DME Rate of Change. When the bearing pointer is closer to the heading index than
the 90° benchmark, i.e., above the 45° benchmark, the DME will change faster than
the radials. The opposite is true when the bearing pointer is nearer the 90°
benchmark, i.e., when the bearing pointer is below the 45° benchmark.
i.
Remember, unless the winds are very strong, when the head of the bearing
pointer is above the 90° benchmark, the DME will get smaller. When the head
of the bearing pointer is below the 90° benchmark, the DME will probably get
larger.
ii.
To get your DME to "speed up," turn to place the bearing pointer closer to the
heading index. This will slow the rate at which you are crossing radials. When
going inbound, you will be working with the head of the bearing pointer. When
going outbound, you will be working with the tail.
b.
Radial Rate of Change. To cross radials faster, turn to place the bearing pointer
closer to the 90° benchmark.

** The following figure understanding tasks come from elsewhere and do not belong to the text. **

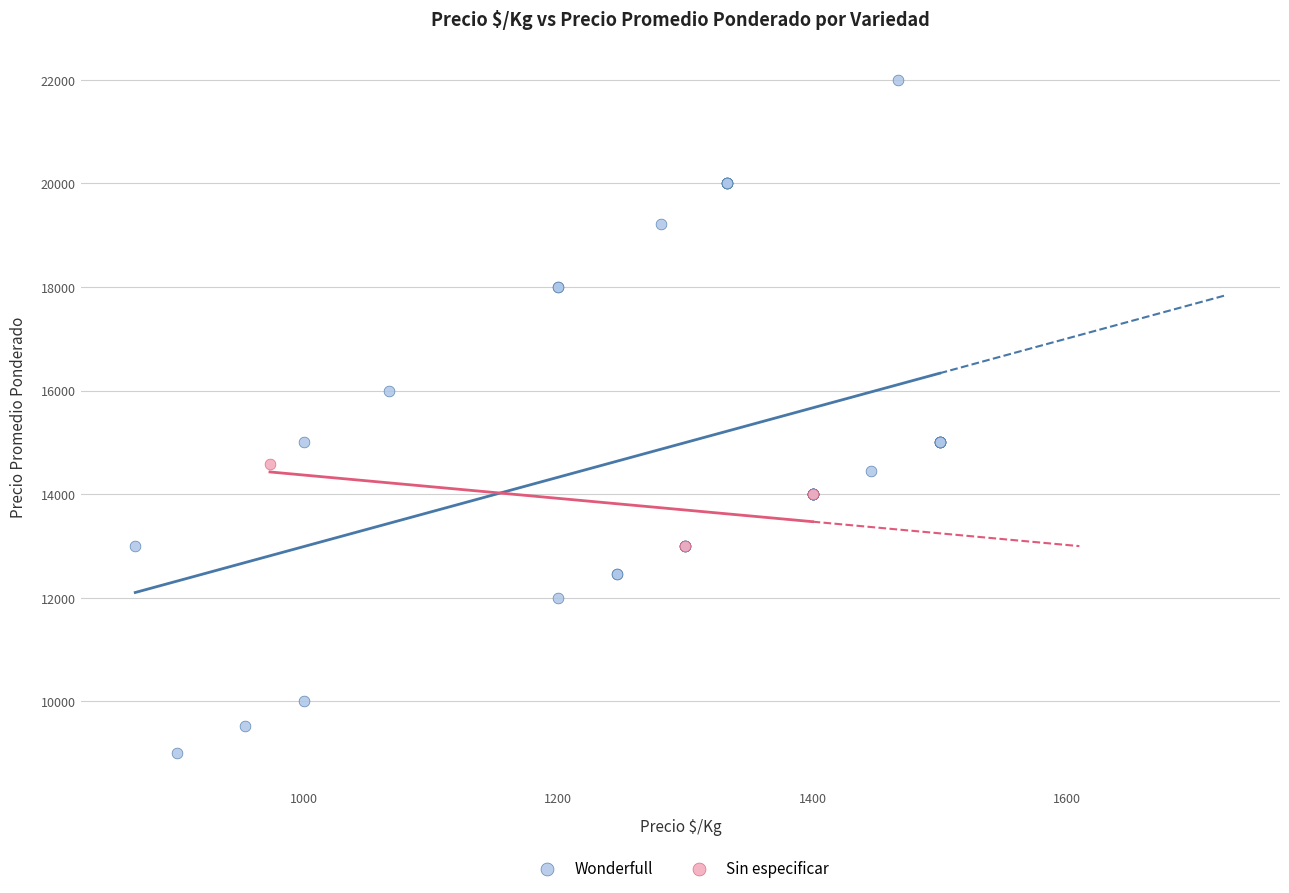

Which series contains the lowest Y value?

Wonderfull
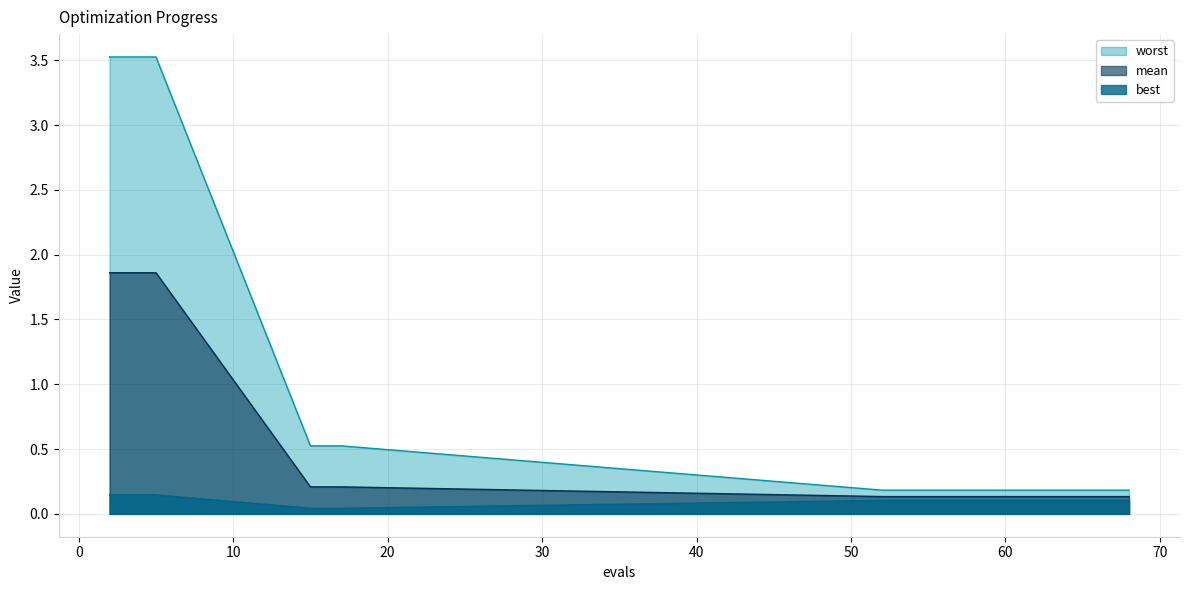

True or false: best and mean cross at least once.

False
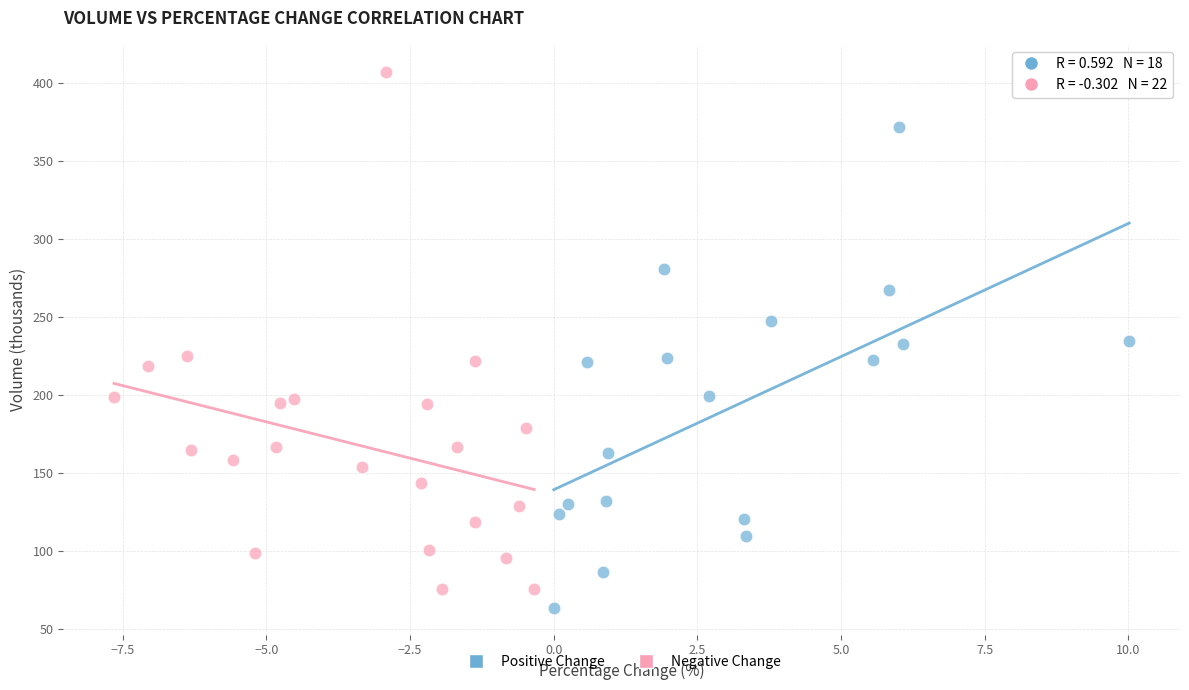

Which series contains the highest Y value?

Negative Change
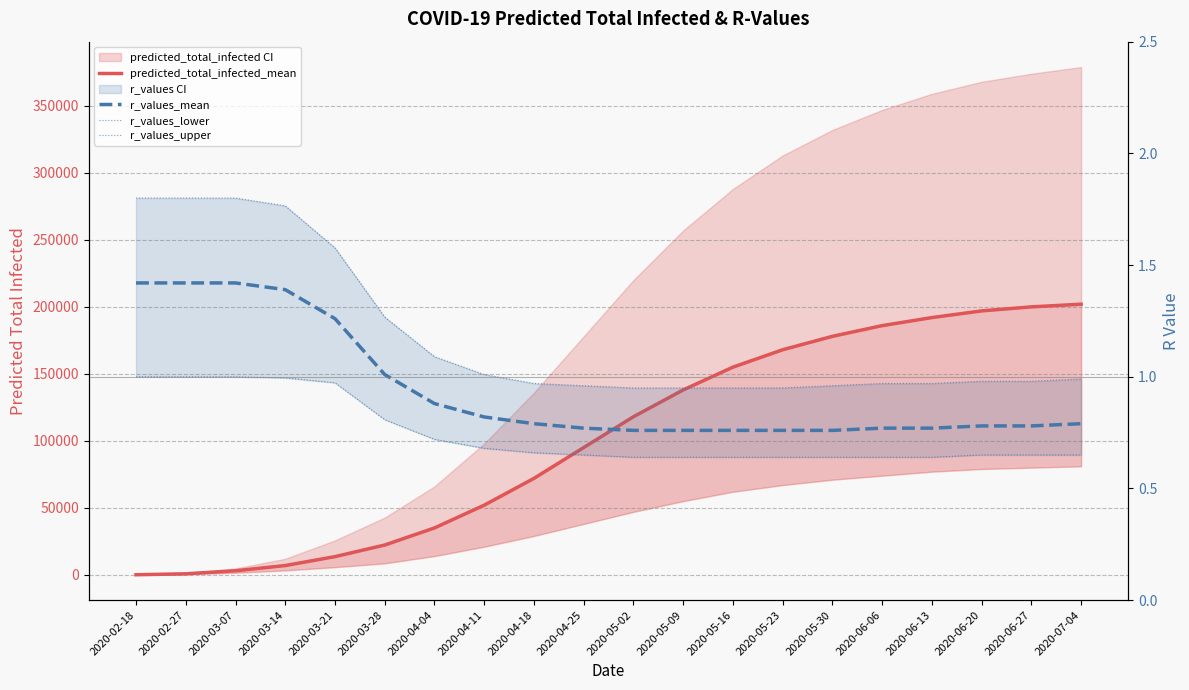

Is it true that predicted_total_infected_mean equals 56724.5 at 2020-06-13?

False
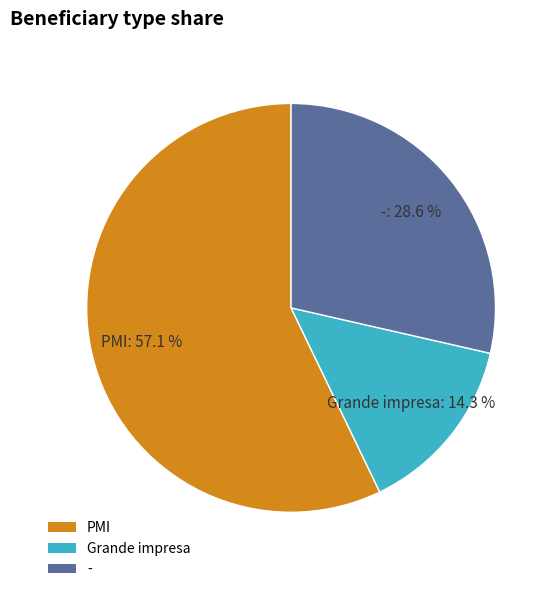

To the nearest percent, what is the difference between the largest and smallest slice percentages?

43%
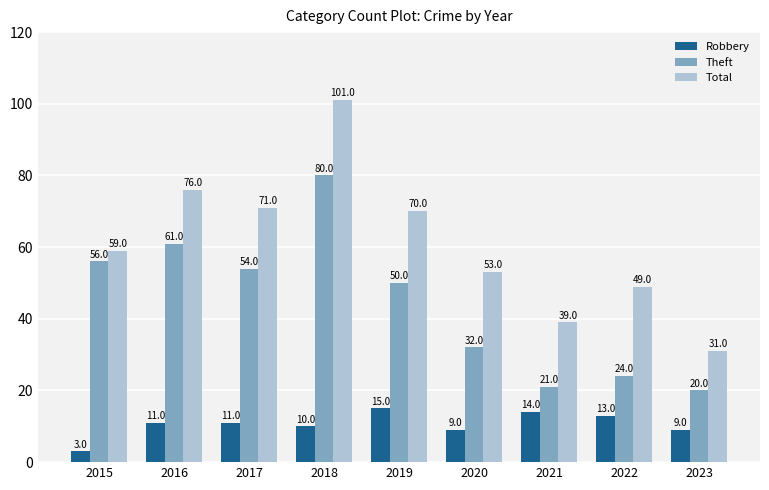

The value of Theft at 2016 is 61. True or false?

True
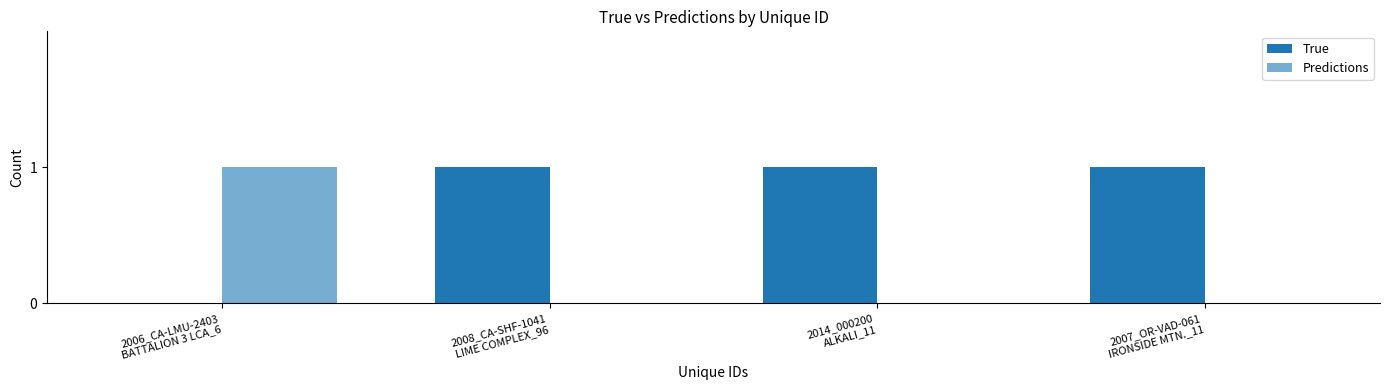

Count the number of categories in the chart.

4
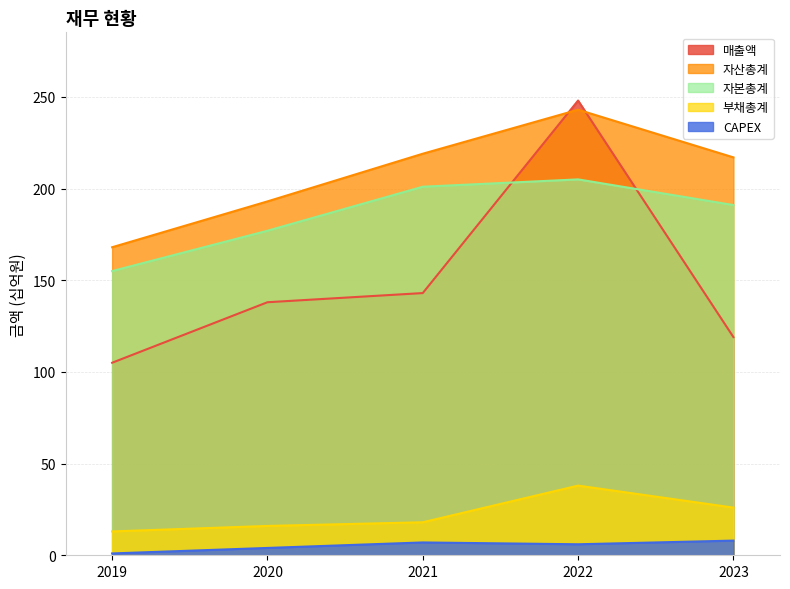

Reading left to right, list all the values displayed in this chart.

매출액: 2019=105	2020=138	2021=143	2022=248	2023=119
자산총계: 2019=168	2020=193	2021=219	2022=243	2023=217
부채총계: 2019=13	2020=16	2021=18	2022=38	2023=26
자본총계: 2019=155	2020=177	2021=201	2022=205	2023=191
CAPEX: 2019=1	2020=4	2021=7	2022=6	2023=8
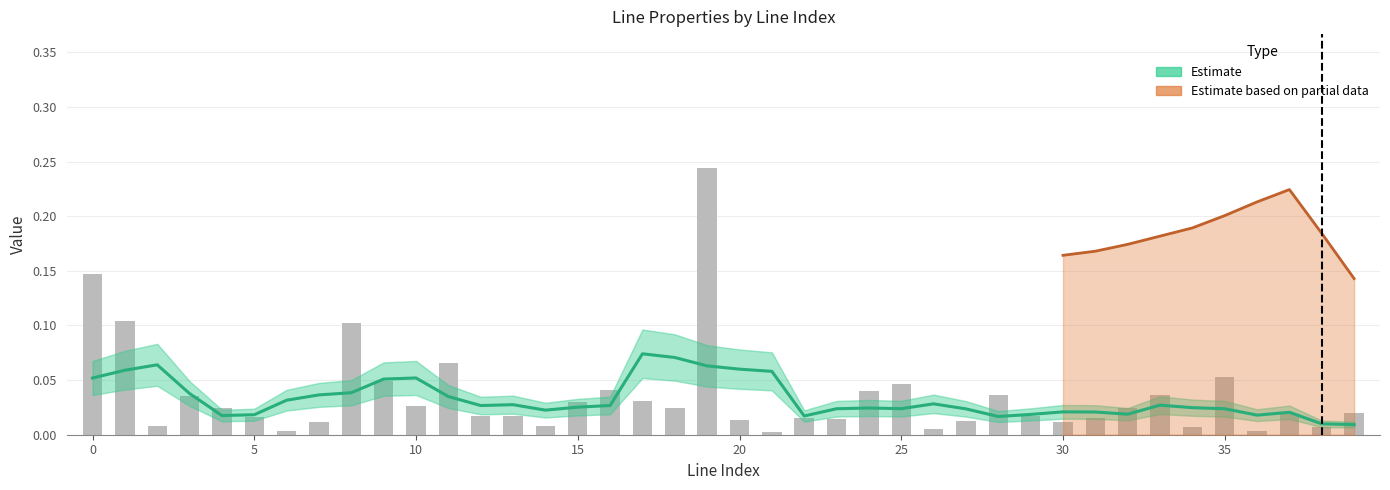

What is the sum of all length_km (raw) values?

1.4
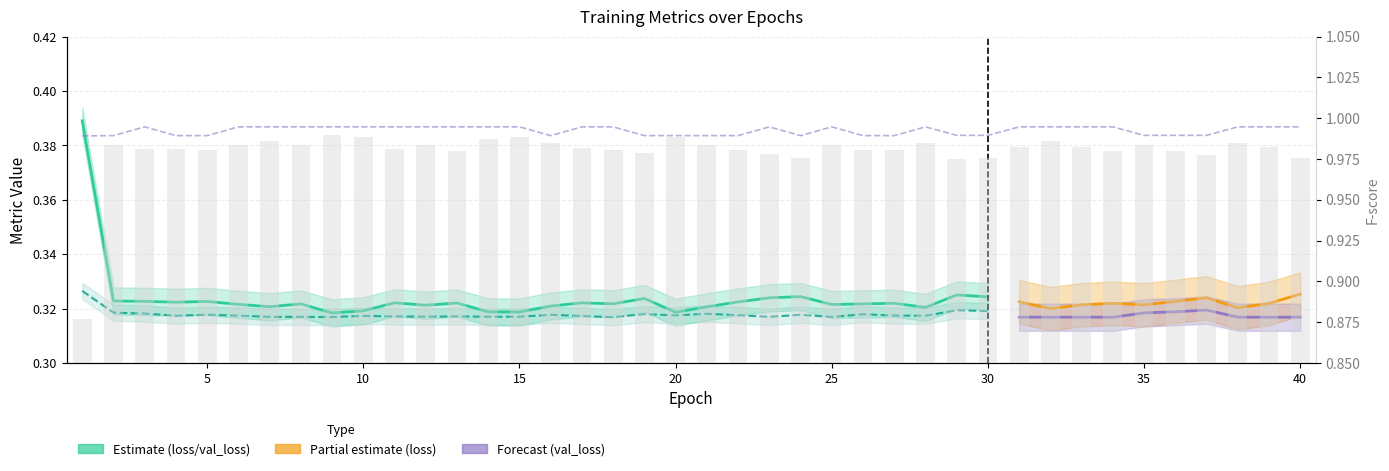

Which label corresponds to the largest value in the chart?

3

This will slow the rate of DME change.
i.
You will not necessarily be able to determine the exact heading to roll out on as
before it is too late. Once on your new heading, let things settle down (cross a
few radials, and let a few tenths of DME pass). Then update again by trying to
determine if you will hit the radial or DME first.
ii.
Your goal is to get as close as you can to the desired point. Continually update
until crossing the point.
10. In the event your solution does not work out exactly, you may arrive either at your desired
DME or radial prior to the fix. Regardless of which comes first, you can consider yourself at the
fix once within the distance required by course standards.
COMMON ERRORS
1.  Failing to expedite the first step. Remember there is plenty of time to refine your solution
once proceeding in the general direction.
2.  Failing to make frequent updates. As you get closer to the station, more updates will be
required to ensure an accurate solution.